Note this post is on Visual Studio 11 Beta, you can download it from http://www.microsoft.com/visualstudio/11/en-us/downloads
Since Sinofsky posted about no desktop apps on Windows on ARM (WOA), it looks like MFC and ATL are going to support metro-style apps, although most ATL classes are not going to be compatible with metro style apps.
#if !defined(_M_IX86) && !defined(_M_AMD64) && !defined(_M_ARM)
#error Compiling for unsupported platform.
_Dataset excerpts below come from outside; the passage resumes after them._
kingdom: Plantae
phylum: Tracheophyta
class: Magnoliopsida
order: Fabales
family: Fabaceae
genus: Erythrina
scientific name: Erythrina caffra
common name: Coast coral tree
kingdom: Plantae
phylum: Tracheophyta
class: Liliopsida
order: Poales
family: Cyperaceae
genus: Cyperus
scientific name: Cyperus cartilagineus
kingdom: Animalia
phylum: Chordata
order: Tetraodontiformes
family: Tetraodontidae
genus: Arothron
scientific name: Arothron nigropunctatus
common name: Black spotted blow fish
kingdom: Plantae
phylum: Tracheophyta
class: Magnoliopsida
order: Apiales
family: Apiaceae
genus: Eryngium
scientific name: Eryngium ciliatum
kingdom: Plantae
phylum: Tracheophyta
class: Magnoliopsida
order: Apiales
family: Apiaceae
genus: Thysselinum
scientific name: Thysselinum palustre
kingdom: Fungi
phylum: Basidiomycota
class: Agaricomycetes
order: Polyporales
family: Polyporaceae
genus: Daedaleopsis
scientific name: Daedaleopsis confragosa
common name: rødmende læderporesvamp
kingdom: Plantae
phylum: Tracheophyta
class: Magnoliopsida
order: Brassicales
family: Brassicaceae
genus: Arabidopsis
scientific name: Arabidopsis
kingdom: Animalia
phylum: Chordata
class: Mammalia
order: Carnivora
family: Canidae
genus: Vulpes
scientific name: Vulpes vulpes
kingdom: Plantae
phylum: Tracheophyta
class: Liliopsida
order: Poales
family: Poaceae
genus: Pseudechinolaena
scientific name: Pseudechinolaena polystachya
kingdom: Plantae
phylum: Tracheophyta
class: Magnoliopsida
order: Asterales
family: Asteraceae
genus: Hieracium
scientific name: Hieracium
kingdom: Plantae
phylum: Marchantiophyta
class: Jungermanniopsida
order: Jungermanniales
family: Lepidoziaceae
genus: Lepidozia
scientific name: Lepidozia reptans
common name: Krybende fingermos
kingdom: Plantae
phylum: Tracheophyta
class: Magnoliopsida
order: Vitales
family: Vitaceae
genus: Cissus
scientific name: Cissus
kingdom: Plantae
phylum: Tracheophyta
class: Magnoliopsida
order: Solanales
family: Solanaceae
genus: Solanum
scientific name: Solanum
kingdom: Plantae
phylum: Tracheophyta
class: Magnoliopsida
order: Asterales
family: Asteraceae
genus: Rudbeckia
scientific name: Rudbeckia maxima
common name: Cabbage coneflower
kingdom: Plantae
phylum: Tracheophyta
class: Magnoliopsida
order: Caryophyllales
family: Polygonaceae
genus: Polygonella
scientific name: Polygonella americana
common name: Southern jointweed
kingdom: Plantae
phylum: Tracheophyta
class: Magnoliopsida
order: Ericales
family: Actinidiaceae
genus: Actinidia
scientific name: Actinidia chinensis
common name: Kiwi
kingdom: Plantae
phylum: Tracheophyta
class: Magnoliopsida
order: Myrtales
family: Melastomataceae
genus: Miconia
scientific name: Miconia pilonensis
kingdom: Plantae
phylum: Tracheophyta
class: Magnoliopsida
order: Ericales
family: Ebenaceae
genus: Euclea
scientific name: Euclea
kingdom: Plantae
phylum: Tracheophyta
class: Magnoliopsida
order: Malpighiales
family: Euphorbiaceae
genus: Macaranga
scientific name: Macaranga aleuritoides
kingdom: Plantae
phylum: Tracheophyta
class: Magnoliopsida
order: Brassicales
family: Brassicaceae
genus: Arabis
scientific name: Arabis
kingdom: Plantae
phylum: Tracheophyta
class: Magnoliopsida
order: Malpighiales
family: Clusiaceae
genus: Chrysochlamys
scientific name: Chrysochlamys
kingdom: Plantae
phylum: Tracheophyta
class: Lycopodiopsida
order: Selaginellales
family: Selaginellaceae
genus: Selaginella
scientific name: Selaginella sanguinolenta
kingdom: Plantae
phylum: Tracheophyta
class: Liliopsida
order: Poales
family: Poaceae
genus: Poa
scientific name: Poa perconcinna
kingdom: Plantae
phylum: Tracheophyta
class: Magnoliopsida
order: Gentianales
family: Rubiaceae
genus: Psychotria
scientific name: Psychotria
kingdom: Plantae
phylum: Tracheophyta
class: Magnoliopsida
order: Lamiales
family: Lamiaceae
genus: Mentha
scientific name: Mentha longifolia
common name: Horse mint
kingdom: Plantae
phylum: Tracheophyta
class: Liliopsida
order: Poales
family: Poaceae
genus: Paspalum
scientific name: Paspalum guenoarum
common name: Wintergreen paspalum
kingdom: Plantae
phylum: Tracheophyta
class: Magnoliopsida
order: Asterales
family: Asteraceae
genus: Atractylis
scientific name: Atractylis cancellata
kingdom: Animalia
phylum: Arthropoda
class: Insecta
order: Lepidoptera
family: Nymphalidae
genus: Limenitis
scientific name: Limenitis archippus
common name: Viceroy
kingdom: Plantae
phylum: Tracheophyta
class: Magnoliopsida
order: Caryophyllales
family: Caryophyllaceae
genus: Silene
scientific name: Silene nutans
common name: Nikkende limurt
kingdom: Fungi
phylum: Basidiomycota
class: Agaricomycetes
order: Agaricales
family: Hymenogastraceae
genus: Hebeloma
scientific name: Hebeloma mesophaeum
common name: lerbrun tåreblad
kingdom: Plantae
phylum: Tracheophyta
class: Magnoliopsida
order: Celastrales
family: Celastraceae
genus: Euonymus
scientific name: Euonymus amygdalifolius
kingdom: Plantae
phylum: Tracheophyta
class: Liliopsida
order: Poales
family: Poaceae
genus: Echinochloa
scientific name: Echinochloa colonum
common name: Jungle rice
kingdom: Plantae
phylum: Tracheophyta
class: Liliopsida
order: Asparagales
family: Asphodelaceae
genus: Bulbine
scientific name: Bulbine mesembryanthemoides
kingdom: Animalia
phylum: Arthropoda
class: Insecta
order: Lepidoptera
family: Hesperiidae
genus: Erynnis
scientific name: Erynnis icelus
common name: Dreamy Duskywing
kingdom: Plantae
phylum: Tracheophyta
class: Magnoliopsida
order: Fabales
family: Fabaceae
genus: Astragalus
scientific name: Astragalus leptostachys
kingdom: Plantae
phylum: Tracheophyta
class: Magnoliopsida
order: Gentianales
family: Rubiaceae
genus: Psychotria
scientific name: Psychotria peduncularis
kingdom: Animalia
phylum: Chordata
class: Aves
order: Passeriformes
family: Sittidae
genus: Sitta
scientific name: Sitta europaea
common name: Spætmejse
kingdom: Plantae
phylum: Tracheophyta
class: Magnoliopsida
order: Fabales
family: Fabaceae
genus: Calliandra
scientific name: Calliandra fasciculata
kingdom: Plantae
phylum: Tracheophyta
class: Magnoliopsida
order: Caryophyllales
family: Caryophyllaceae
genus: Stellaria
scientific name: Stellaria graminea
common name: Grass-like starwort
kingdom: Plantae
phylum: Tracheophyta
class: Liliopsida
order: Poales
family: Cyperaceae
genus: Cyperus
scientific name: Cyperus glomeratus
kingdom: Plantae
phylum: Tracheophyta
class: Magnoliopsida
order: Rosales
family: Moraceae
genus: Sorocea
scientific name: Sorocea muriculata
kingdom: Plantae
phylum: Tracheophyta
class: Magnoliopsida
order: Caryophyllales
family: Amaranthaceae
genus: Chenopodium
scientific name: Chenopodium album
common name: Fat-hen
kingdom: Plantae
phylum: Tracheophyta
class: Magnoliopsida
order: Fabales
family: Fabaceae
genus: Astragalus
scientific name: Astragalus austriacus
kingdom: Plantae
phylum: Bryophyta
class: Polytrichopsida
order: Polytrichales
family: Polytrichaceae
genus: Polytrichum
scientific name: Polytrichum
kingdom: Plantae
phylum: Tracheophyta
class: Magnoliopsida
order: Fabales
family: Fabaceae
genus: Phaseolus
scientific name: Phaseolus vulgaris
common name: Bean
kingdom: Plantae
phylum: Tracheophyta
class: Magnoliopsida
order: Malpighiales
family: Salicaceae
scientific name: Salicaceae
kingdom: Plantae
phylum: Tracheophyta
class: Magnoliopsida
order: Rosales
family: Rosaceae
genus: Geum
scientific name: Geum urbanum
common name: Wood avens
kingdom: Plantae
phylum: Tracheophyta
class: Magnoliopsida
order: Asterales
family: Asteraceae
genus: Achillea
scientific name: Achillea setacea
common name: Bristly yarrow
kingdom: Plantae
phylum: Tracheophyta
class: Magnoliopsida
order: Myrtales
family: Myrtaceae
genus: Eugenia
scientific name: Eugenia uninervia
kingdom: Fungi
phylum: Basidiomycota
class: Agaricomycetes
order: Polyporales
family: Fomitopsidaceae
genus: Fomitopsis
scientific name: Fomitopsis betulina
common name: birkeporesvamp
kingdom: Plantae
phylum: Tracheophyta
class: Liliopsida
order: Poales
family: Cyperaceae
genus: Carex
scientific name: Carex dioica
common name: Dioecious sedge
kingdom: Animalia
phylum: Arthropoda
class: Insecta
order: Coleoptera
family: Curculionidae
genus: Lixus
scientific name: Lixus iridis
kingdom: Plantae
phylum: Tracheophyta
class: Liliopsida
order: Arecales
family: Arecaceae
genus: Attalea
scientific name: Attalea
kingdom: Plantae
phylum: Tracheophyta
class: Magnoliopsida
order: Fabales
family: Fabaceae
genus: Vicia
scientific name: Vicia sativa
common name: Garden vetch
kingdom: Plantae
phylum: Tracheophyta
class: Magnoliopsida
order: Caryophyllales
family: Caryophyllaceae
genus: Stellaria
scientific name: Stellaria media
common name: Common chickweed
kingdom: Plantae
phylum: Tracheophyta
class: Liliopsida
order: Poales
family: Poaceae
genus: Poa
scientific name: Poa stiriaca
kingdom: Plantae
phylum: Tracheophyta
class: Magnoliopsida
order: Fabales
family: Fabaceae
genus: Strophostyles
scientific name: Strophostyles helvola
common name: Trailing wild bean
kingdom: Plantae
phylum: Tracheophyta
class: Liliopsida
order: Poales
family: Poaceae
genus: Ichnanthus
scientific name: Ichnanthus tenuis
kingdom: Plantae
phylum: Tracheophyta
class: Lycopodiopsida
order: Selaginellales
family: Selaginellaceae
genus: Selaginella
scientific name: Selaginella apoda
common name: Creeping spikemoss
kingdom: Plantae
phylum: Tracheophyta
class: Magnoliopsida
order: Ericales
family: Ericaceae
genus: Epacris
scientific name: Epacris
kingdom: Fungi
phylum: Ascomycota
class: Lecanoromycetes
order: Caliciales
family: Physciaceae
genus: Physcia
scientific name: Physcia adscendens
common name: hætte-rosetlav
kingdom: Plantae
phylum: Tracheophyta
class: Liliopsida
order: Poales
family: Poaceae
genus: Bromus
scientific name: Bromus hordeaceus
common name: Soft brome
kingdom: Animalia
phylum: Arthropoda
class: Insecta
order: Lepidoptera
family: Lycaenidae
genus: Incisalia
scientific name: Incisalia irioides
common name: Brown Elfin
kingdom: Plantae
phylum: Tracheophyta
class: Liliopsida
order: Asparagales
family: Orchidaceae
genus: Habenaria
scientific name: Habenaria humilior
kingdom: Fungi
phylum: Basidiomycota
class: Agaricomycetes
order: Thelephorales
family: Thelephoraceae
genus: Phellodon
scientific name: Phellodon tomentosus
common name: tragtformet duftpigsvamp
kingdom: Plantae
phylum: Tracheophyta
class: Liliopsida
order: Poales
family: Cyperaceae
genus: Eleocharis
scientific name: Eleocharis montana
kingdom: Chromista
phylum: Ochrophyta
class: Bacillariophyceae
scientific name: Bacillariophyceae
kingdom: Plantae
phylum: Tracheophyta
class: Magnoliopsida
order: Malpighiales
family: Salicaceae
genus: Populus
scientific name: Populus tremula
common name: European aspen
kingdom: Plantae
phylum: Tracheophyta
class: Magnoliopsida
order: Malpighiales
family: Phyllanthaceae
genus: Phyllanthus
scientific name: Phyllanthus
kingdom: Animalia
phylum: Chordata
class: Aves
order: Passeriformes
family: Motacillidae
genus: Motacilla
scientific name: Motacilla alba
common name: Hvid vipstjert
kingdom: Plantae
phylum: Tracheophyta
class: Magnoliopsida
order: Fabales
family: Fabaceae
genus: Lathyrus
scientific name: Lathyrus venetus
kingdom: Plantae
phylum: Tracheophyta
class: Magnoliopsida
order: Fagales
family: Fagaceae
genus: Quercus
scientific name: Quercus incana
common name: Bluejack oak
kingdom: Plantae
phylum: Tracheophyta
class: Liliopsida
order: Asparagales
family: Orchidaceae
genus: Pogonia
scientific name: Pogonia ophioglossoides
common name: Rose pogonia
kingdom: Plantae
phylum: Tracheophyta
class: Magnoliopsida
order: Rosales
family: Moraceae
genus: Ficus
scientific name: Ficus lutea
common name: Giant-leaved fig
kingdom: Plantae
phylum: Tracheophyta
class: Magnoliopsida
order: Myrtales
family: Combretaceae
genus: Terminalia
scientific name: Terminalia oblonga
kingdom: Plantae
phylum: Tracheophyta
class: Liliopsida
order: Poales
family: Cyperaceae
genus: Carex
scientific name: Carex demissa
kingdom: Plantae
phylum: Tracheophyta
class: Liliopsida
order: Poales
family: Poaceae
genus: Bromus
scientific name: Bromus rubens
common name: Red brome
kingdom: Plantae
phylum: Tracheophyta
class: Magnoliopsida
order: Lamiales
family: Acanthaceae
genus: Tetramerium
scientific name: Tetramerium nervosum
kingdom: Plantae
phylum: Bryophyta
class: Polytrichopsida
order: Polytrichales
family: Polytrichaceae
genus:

Only x86, x64 and ARM platforms are supported by MFC.
#endif
DAO support for ARM is missing, just like the lack of DAO support for 64 bit apps. Jet was deprecated a while ago, no surprise here.
You can now decide whether you want MFC’s feature pack code when static linking.
Added support for RichEdit 4.1. About time.
MFC now introduces dependency on uxtheme.dll and dwmapi.dll. Not sure why applications need to check MFC for DWM status.
Lots of defensive programming added to OLE and ActiveX document support. MFC developers have too much free time? I thought ActiveX document was dead. Or maybe someone else is pushing those changes, like Adobe or the Office team. Or Microsoft’s security police. Lots of function prototype changes, probably because MFC headers need to pass static code analysis. Some other security improvements, like loading known Dlls only from system path, skipping DLL search paths. CDatabase now stores the connection string in memory in encrypted form.
Some new OS API exposure like CFile gets a lot more NTFS-specific attributes. CFileDialog gets a pick non-system folder mode.
Some design changes are head-scratching, CPropertyPage gets a GetParentSheet function. Looks like the parent of the page may no longer be a property sheet.
In summary, there isn’t much code change in MFC. The demands I see from community forums are mostly on C++11, which is not surprisingly the focus of the Visual C++ team in this release and probably will continue for a while.